Thursday, April 19, 2007

Hak Garap Hanya 10 Hektare

Bakorwil Usulkan Solusi Adat


Sumenep, Jawa Pos - Upaya mediasi yang dilakukan Bakorwil IV Madura atas munculnya rekomendasi Komisi II DPR RI tertanggal 27 September 2006 lalu, ternyata belum selesai. Rencananya, dalam waktu dekat, bakorwil menggelar pertemuan kembali untuk membahas dan menuntaskan realisasi dari poin-poin rekomendasi Komisi II. Utamanya, pada poin petani garam dilibatkan atau diberikan hak garap untuk memproduksi garam.


Kepala Bakorwil IV Madura H Makmun Dasuki menjelaskan, pihaknya memang diberi mandat oleh Gubernur Jatim H Imam Utomo agar menggelar pertemuan dengan Pemkab se Madura (kecuali Bangkalan), PT Garam, dan petani garam untuk membahas realisasi dari rekomendasi dari Komisi II DPR RI. "Awal Maret lalu, kita telah duduk bersama. Tapi, pertemuan itu memang belum membuahkan hasil," terangnya di Sumenep, kemarin.


Dalam pertemuan di awal Maret itu, ungkap Makmun, PT Garam ternyata hanya akan memberikan "secuil" lahan pegaraman untuk digarap oleh petani garam se Madura. Rinciannya, hak garap bagi petani di Sumenep hanya seluas 10 hektare, 78 hektare di Pamekasan, dan 48 hektare di Sampang.


"PT Garam secara prinsip agak keberatan menyerahkan lahan pegaramannya untuk digarap para petani," tukasnya.

### DATA MASUKAN
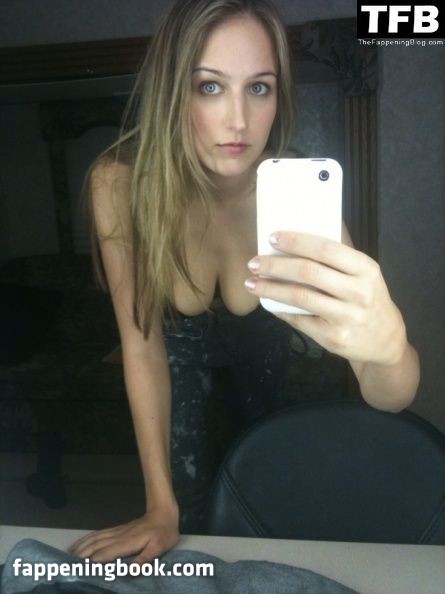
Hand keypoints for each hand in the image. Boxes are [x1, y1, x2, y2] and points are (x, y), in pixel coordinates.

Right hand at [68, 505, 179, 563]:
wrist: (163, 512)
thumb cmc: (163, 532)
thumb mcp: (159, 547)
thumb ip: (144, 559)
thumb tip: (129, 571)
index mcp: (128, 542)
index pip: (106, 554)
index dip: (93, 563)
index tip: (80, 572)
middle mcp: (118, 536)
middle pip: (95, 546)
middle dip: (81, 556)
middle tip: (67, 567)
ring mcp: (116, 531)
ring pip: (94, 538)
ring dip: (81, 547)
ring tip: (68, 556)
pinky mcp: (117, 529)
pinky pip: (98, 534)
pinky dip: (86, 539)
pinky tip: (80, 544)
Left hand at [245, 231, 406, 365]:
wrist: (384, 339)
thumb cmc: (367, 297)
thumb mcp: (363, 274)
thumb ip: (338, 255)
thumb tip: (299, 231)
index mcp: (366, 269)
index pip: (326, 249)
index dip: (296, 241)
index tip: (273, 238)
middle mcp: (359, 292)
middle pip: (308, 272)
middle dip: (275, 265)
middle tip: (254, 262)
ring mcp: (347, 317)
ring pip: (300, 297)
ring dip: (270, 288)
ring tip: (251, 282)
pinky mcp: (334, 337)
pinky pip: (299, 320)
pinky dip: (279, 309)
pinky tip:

---

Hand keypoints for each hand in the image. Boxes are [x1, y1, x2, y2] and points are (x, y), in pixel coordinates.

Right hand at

### TUGAS YANG DIKERJAKAN
A. Perbarui petikan tentang hak garap petani garam dari "Bakorwil Usulkan Solusi" hingga dan termasuk "di Sumenep, kemarin.", dengan mengganti "Gubernur Jatim" menjadi "Gubernur Jawa Timur".
B. Menurut petikan tentang hak garap petani garam, berapa luas hak garap yang diberikan PT Garam kepada petani di Pamekasan?

### JAWABAN TIAP TUGAS
A.
Bakorwil Usulkan Solusi Adat


Sumenep, Jawa Pos - Upaya mediasi yang dilakukan Bakorwil IV Madura atas munculnya rekomendasi Komisi II DPR RI tertanggal 27 September 2006 lalu, ternyata belum selesai. Rencananya, dalam waktu dekat, bakorwil menggelar pertemuan kembali untuk membahas dan menuntaskan realisasi dari poin-poin rekomendasi Komisi II. Utamanya, pada poin petani garam dilibatkan atau diberikan hak garap untuk memproduksi garam.


Kepala Bakorwil IV Madura H Makmun Dasuki menjelaskan, pihaknya memang diberi mandat oleh Gubernur Jawa Timur H Imam Utomo agar menggelar pertemuan dengan Pemkab se Madura (kecuali Bangkalan), PT Garam, dan petani garam untuk membahas realisasi dari rekomendasi dari Komisi II DPR RI. "Awal Maret lalu, kita telah duduk bersama. Tapi, pertemuan itu memang belum membuahkan hasil," terangnya di Sumenep, kemarin.

B. 78 hektare.